[WORKING DATA Boundary: Start]
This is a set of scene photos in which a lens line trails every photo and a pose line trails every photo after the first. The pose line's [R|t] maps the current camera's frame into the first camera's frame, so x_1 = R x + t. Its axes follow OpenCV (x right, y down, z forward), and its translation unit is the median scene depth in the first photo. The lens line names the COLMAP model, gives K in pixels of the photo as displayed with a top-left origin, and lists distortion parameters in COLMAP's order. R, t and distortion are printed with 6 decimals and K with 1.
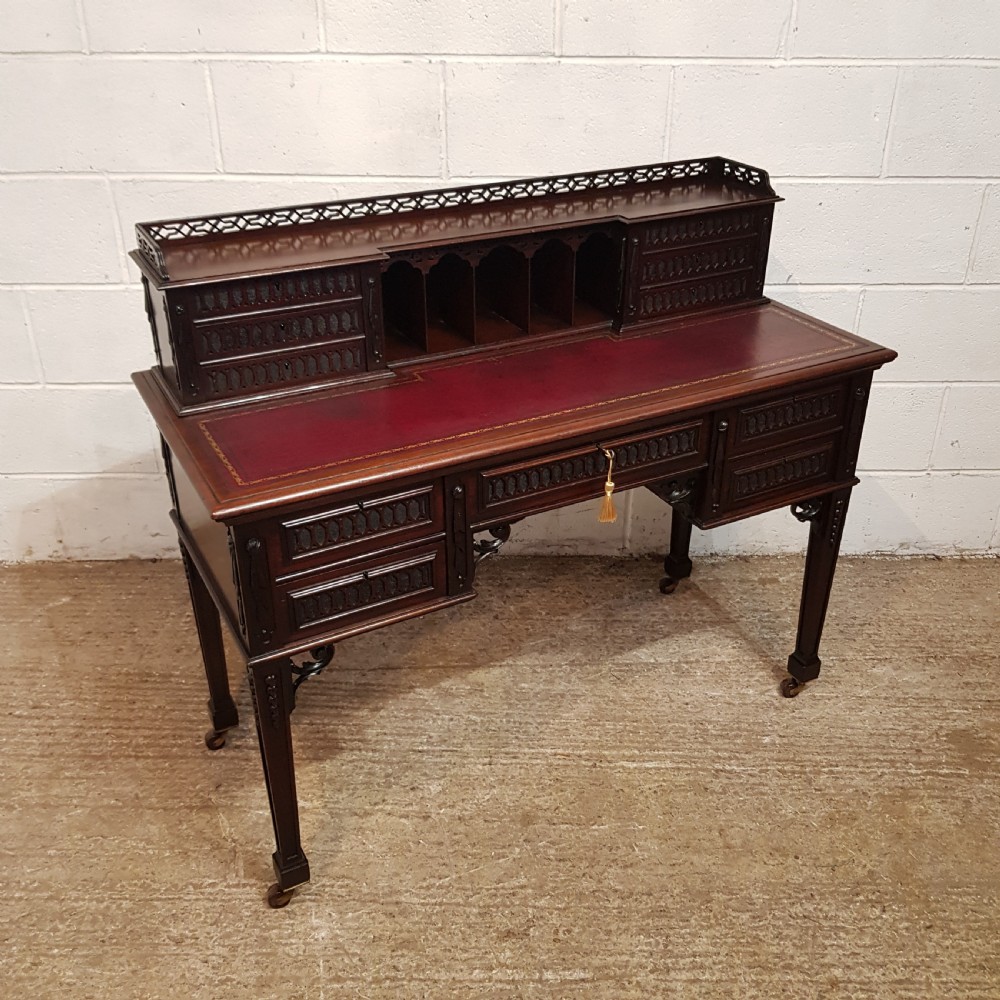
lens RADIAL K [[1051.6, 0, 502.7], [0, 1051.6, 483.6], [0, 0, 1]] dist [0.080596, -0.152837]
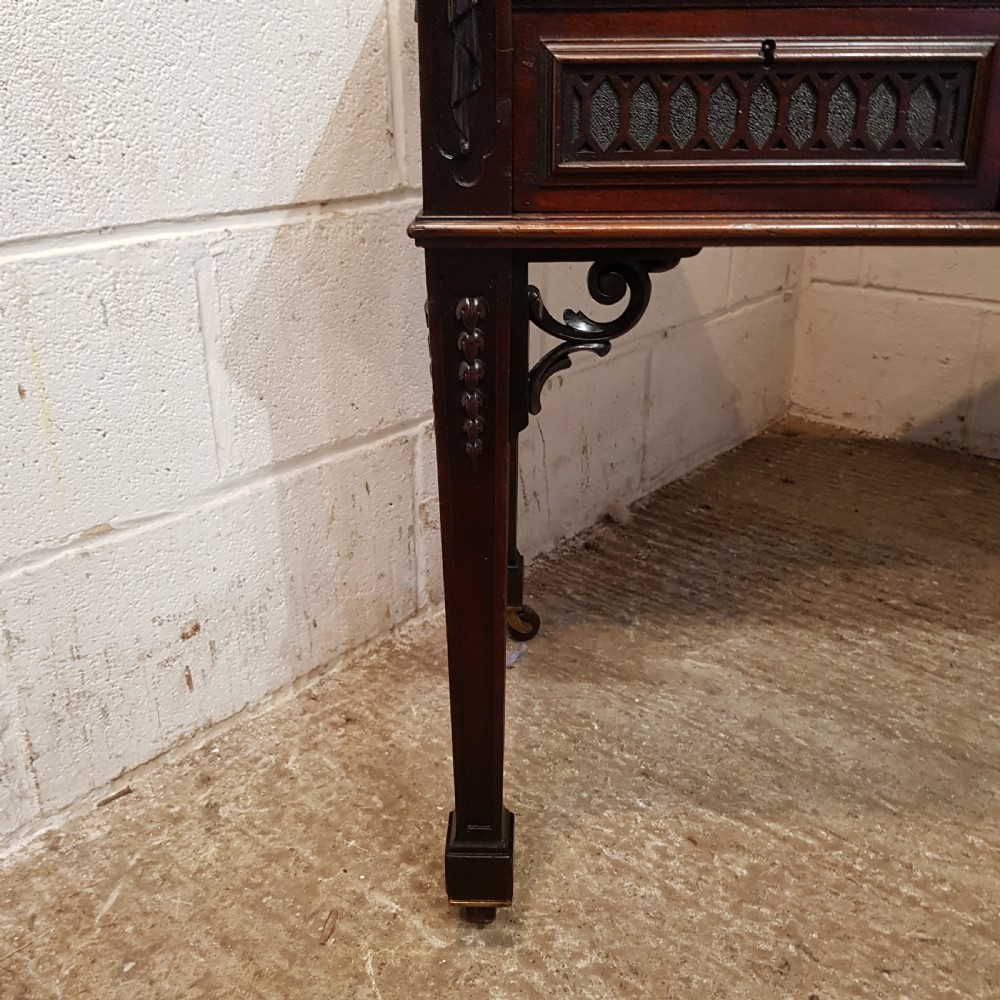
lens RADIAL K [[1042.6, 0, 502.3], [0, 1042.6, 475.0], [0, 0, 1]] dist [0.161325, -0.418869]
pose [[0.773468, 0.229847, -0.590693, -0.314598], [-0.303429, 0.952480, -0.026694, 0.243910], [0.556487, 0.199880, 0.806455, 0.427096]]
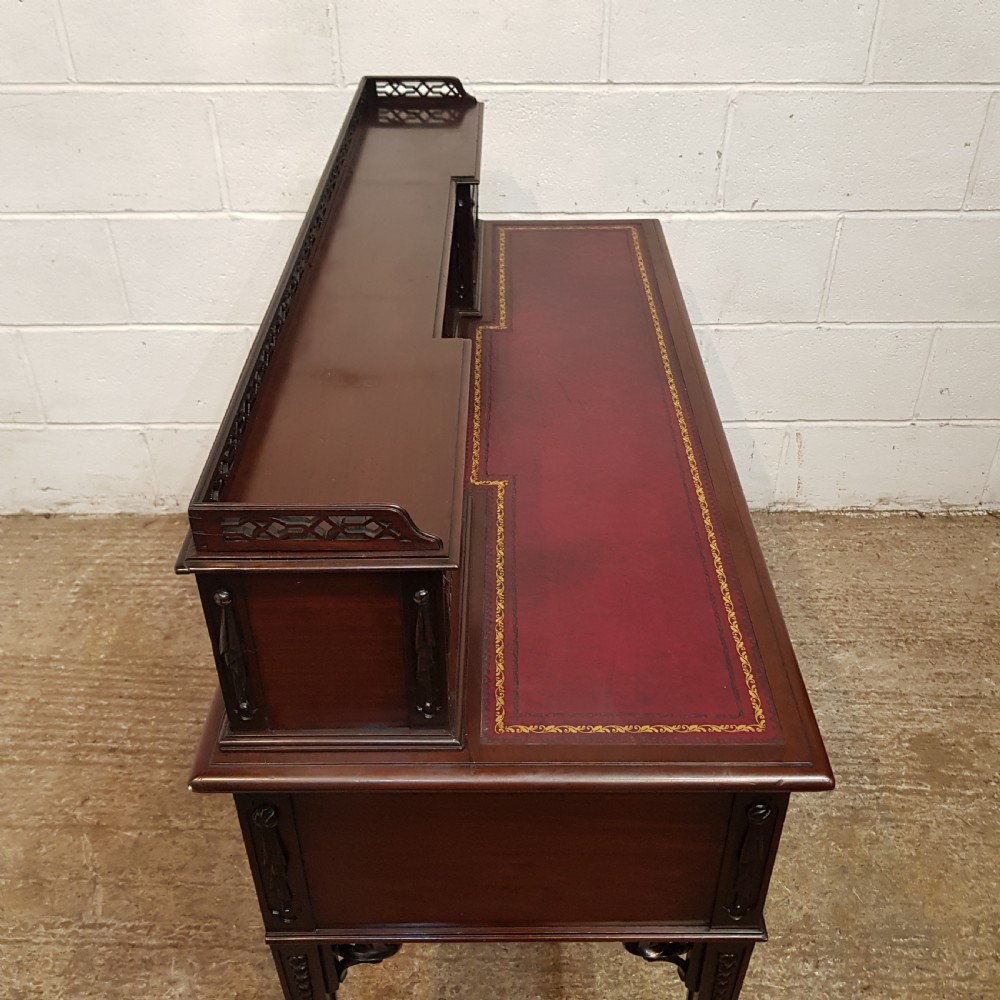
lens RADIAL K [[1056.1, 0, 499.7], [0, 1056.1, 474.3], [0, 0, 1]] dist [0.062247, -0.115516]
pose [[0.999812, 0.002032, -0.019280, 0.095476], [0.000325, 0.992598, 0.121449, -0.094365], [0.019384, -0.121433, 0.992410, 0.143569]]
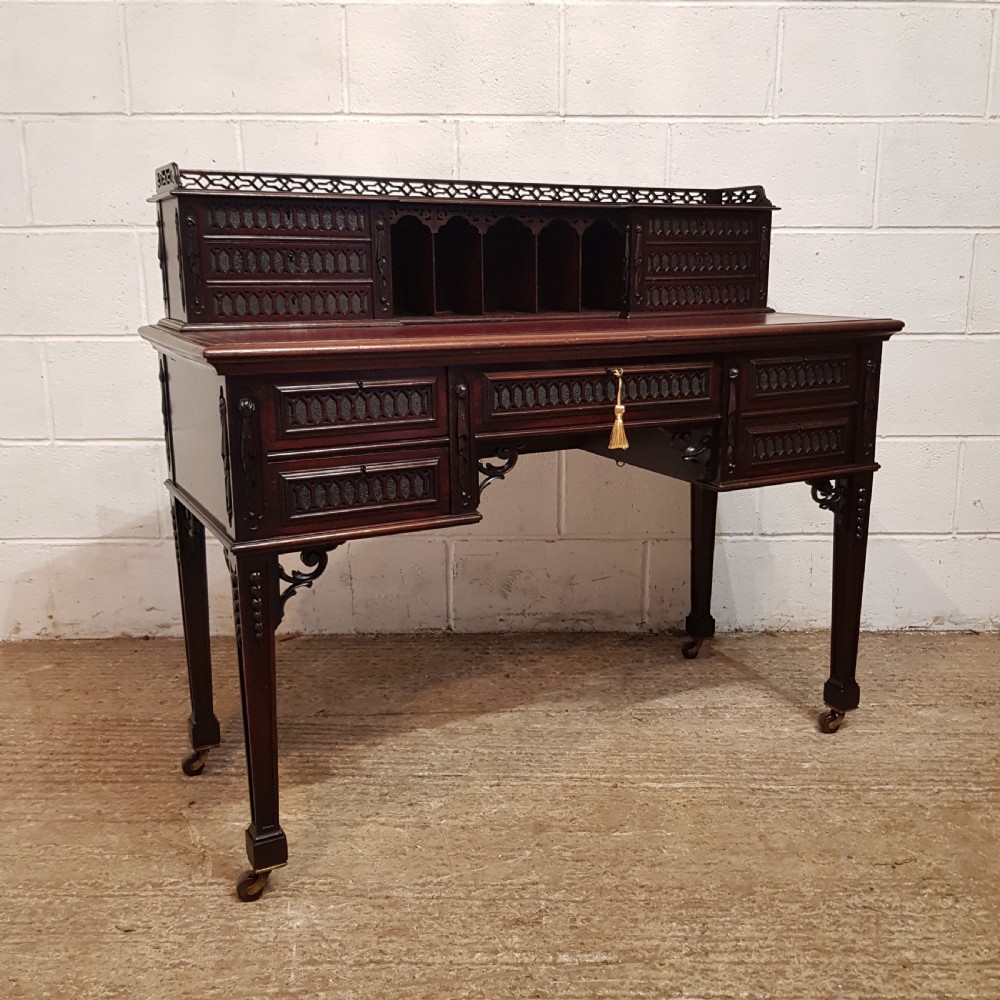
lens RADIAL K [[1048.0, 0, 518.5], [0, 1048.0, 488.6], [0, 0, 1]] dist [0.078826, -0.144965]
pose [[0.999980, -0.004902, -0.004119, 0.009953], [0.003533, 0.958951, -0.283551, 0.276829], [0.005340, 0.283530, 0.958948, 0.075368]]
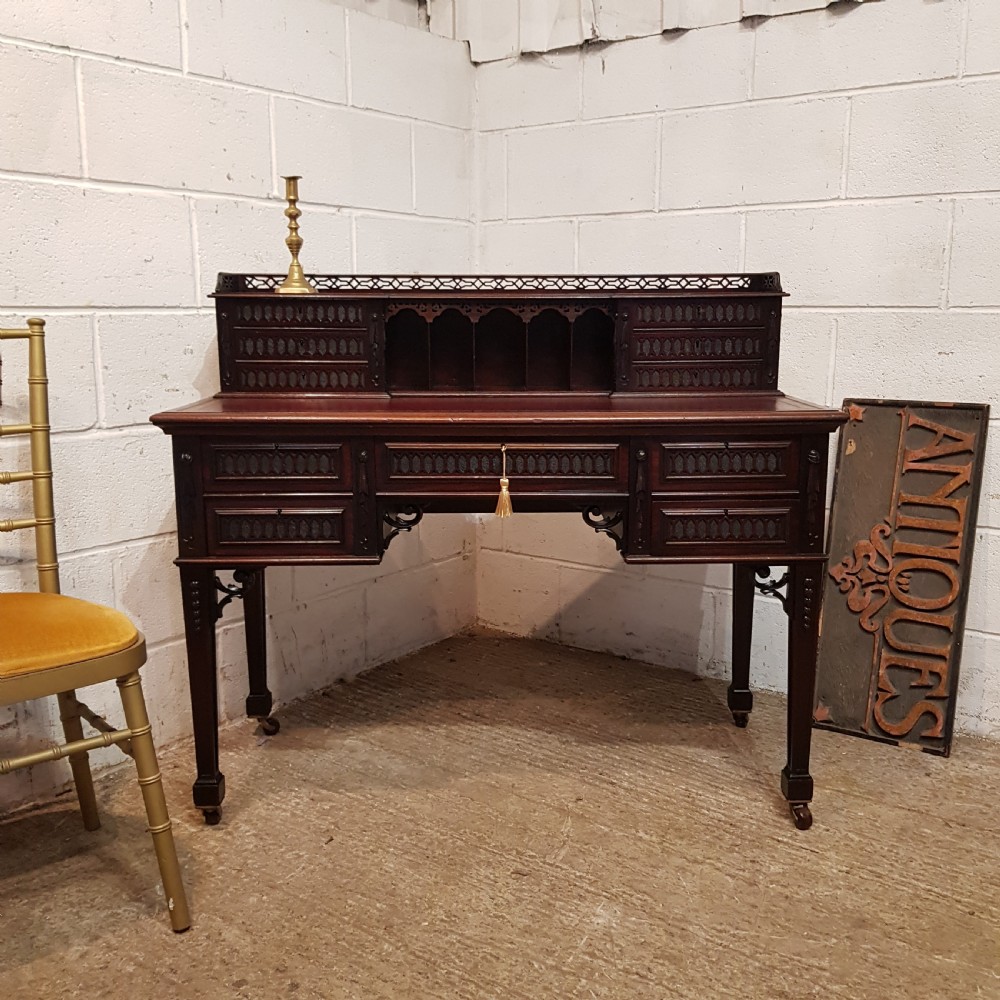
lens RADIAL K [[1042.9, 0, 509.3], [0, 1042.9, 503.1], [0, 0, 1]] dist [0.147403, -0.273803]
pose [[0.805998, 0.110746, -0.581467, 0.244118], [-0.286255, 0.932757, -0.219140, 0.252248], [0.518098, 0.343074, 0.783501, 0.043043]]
[WORKING DATA Boundary: End]
• WHAT THE TASK REQUIRES
Copy every record exactly as written, leaving out the pictures.

• RESPONSE TO THE EXERCISE
This is a set of scene photos in which a lens line trails every photo and a pose line trails every photo after the first. The pose line's [R|t] maps the current camera's frame into the first camera's frame, so x_1 = R x + t. Its axes follow OpenCV (x right, y down, z forward), and its translation unit is the median scene depth in the first photo. The lens line names the COLMAP model, gives K in pixels of the photo as displayed with a top-left origin, and lists distortion parameters in COLMAP's order. R, t and distortion are printed with 6 decimals and K with 1.
lens RADIAL K [[1051.6, 0, 502.7], [0, 1051.6, 483.6], [0, 0, 1]] dist [0.080596, -0.152837]
lens RADIAL K [[1042.6, 0, 502.3], [0, 1042.6, 475.0], [0, 0, 1]] dist [0.161325, -0.418869]
pose [[0.773468, 0.229847, -0.590693, -0.314598], [-0.303429, 0.952480, -0.026694, 0.243910], [0.556487, 0.199880, 0.806455, 0.427096]]
lens RADIAL K [[1056.1, 0, 499.7], [0, 1056.1, 474.3], [0, 0, 1]] dist [0.062247, -0.115516]
pose [[0.999812, 0.002032, -0.019280, 0.095476], [0.000325, 0.992598, 0.121449, -0.094365], [0.019384, -0.121433, 0.992410, 0.143569]]
lens RADIAL K [[1048.0, 0, 518.5], [0, 1048.0, 488.6], [0, 0, 1]] dist [0.078826, -0.144965]
pose [[0.999980, -0.004902, -0.004119, 0.009953], [0.003533, 0.958951, -0.283551, 0.276829], [0.005340, 0.283530, 0.958948, 0.075368]]
lens RADIAL K [[1042.9, 0, 509.3], [0, 1042.9, 503.1], [0, 0, 1]] dist [0.147403, -0.273803]
pose [[0.805998, 0.110746, -0.581467, 0.244118], [-0.286255, 0.932757, -0.219140, 0.252248], [0.518098, 0.343074, 0.783501, 0.043043]]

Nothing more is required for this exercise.